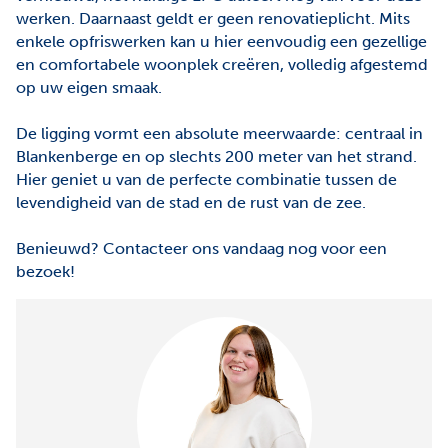
werken. Daarnaast geldt er geen renovatieplicht. Mits
enkele opfriswerken kan u hier eenvoudig een gezellige
en comfortabele woonplek creëren, volledig afgestemd
op uw eigen smaak.
De ligging vormt een absolute meerwaarde: centraal in
Blankenberge en op slechts 200 meter van het strand.
Hier geniet u van de perfecte combinatie tussen de
levendigheid van de stad en de rust van de zee.
Benieuwd? Contacteer ons vandaag nog voor een
bezoek!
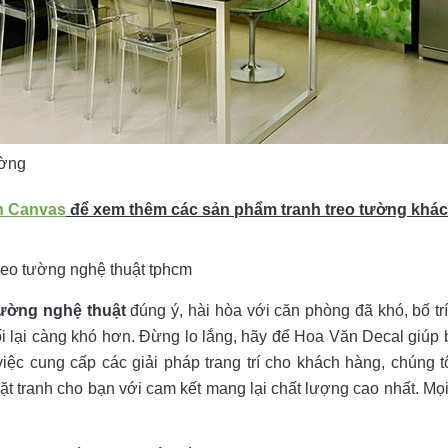
ường
n Canvas
để xem thêm các sản phẩm tranh treo tường khác
treo tường nghệ thuật tphcm
tường nghệ thuật
đúng ý, hài hòa với căn phòng đã khó, bố trí
i lại càng khó hơn. Đừng lo lắng, hãy để Hoa Văn Decal giúp 
iệc cung cấp các giải pháp trang trí cho khách hàng, chúng tô
t tranh cho bạn với cam kết mang lại chất lượng cao nhất. Mọi c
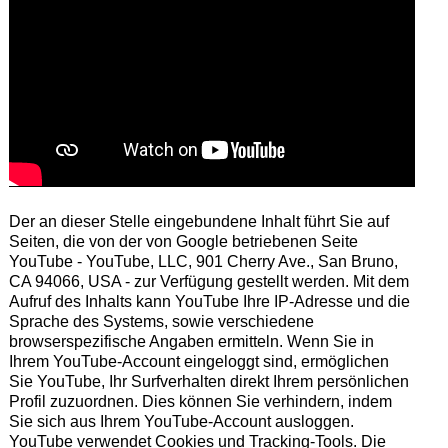
Der an dieser Stelle eingebundene Inhalt führt Sie auf
Seiten, die von der von Google betriebenen Seite
YouTube - YouTube, LLC, 901 Cherry Ave., San Bruno,
CA 94066, USA - zur Verfügung gestellt werden. Mit dem
Aufruf des Inhalts kann YouTube Ihre IP-Adresse und die
Sprache des Systems, sowie verschiedene
browserspezifische Angaben ermitteln. Wenn Sie in
Ihrem YouTube-Account eingeloggt sind, ermöglichen
Sie YouTube, Ihr Surfverhalten direkt Ihrem persönlichen
Profil zuzuordnen. Dies können Sie verhindern, indem
Sie sich aus Ihrem YouTube-Account ausloggen.
YouTube verwendet Cookies und Tracking-Tools. Die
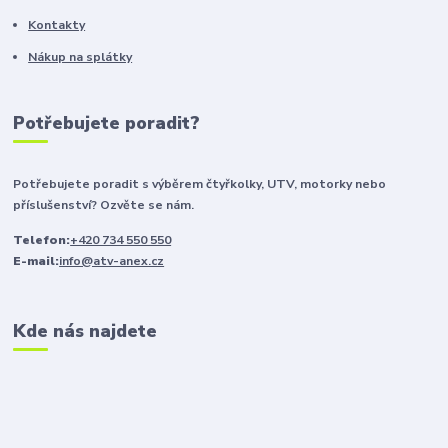
Kontakty
Nákup na splátky
Potřebujete poradit?
Potřebujete poradit s výběrem čtyřkolky, UTV, motorky nebo
příslušenství? Ozvěte se nám.
Telefon:
+420 734 550 550
E-mail:
info@atv-anex.cz
Kde nás najdete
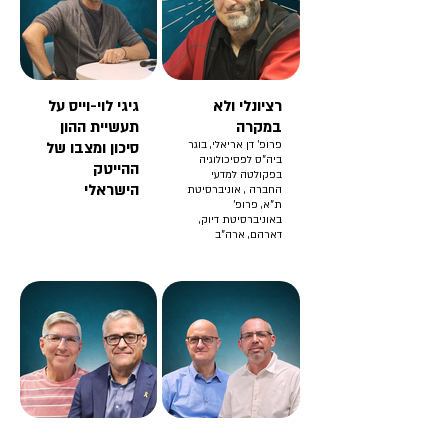
רציונלי ולא
גיגי לוי-וייס על
במקרה
תעשיית ההון
פרופ' דן אריאלי, בוגר
סיכון ומצבו של
ביה"ס לפסיכולוגיה
ההייטק
בפקולטה למדעי
הישראלי
החברה , אוניברסיטת
ת"א, פרופ'
באוניברסיטת דיוק,
דארהם, ארה"ב
שוק הנדל"ן -
איך מובילים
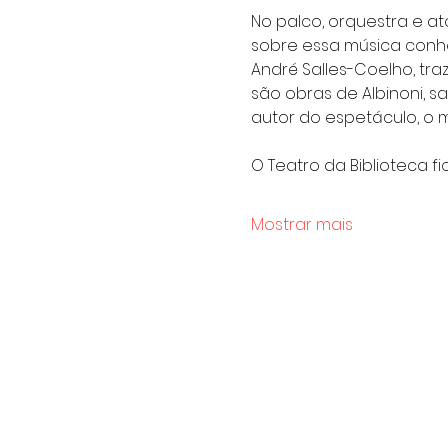
No palco, orquestra e a
sobre essa música conhe
André Salles-Coelho, tra
são obras de Albinoni, 
autor do espetáculo, o 
O Teatro da Biblioteca fic
Mostrar mais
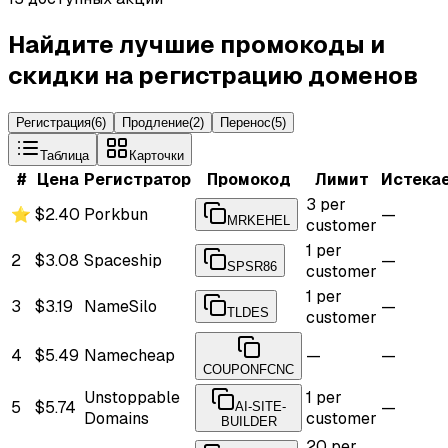
Найдите лучшие промокоды и
скидки на регистрацию доменов
Регистрация
(
6
)
Продление
(
2
)
Перенос
(
5
)
Таблица
Карточки
#
Цена
Регистратор
Промокод
Лимит
Истека
3 per
⭐
$2.40
Porkbun
—
MRKEHEL
customer
1 per
2
$3.08
Spaceship
—
SPSR86
customer
1 per
3
$3.19
NameSilo
—
TLDES
customer
4
$5.49
Namecheap
—
—
COUPONFCNC
Unstoppable
1 per
5
$5.74
—
AI-SITE-
Domains
customer
BUILDER
20 per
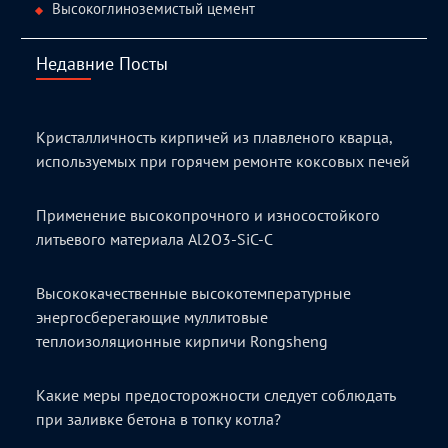
Высокоглиноземистый цемент
Недавние Посты
Кристалличность кирпичей из плавленого кварца,
используемых при горячем ремонте коксовых печей
Применение высокопрочного и износостойкого
литьевого материала Al2O3-SiC-C
Высококачественные высокотемпературные
энергосберегающие муллитовые
теплоизоляционные кирпичи Rongsheng
Какие меры предосторожности следует соблюдать
при заливке бетона в топку котла?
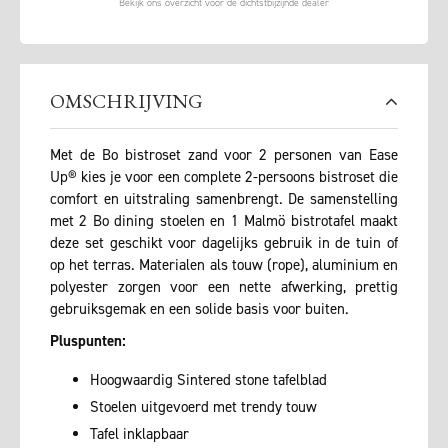
OMSCHRIJVING
Met de Bo bistroset zand voor 2 personen van Ease
Up® kies je voor een complete 2-persoons bistroset die
comfort en uitstraling samenbrengt. De samenstelling
met 2 Bo dining stoelen en 1 Malmö bistrotafel maakt
deze set geschikt voor dagelijks gebruik in de tuin of
op het terras. Materialen als touw (rope), aluminium en
polyester zorgen voor een nette afwerking, prettig
gebruiksgemak en een solide basis voor buiten.
Pluspunten:
Hoogwaardig Sintered stone tafelblad
Stoelen uitgevoerd met trendy touw
Tafel inklapbaar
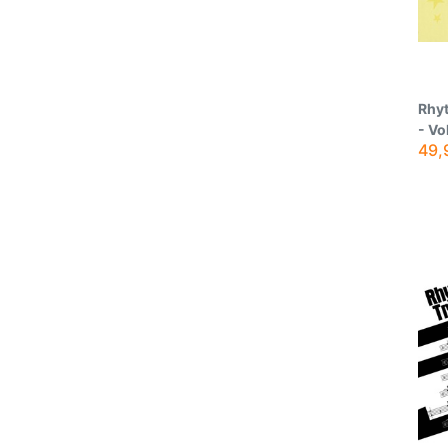
Rhyt
- Vol
49,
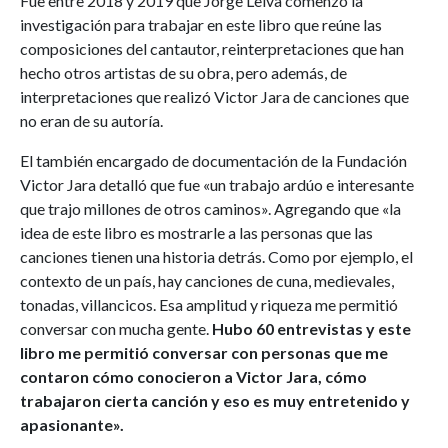
Fue entre 2018 y 2019 que Jorge Leiva comenzó la
investigación para trabajar en este libro que reúne las
composiciones del cantautor, reinterpretaciones que han
hecho otros artistas de su obra, pero además, de
interpretaciones que realizó Victor Jara de canciones que
no eran de su autoría.
El también encargado de documentación de la Fundación
Victor Jara detalló que fue «un trabajo ardúo e interesante
que trajo millones de otros caminos». Agregando que «la
idea de este libro es mostrarle a las personas que las
canciones tienen una historia detrás. Como por ejemplo, el
contexto de un país, hay canciones de cuna, medievales,
tonadas, villancicos. Esa amplitud y riqueza me permitió
conversar con mucha gente.
Hubo 60 entrevistas y este
libro me permitió conversar con personas que me
contaron cómo conocieron a Victor Jara, cómo
trabajaron cierta canción y eso es muy entretenido y
apasionante».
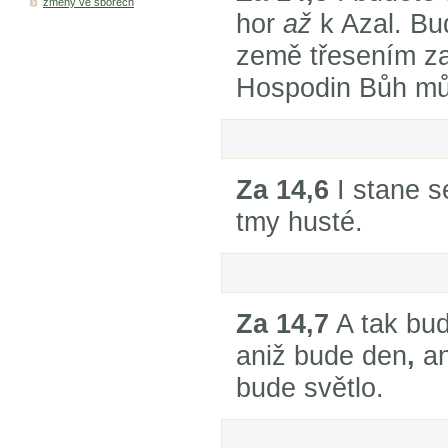
změny ve sborech
hor
až
k Azal. Bu
země třesením za
Hospodin Bůh mů
Za 14,6
I stane s
tmy husté.
Za 14,7
A tak bud
aniž bude den
,
an
bude světlo.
━━━━
YOUR INSTRUCTIONS>
Copy out each line of the listing that holds the string "conversar".

RESULT FOR THIS EXERCISE>
conversar con mucha gente.
libro me permitió conversar con personas que me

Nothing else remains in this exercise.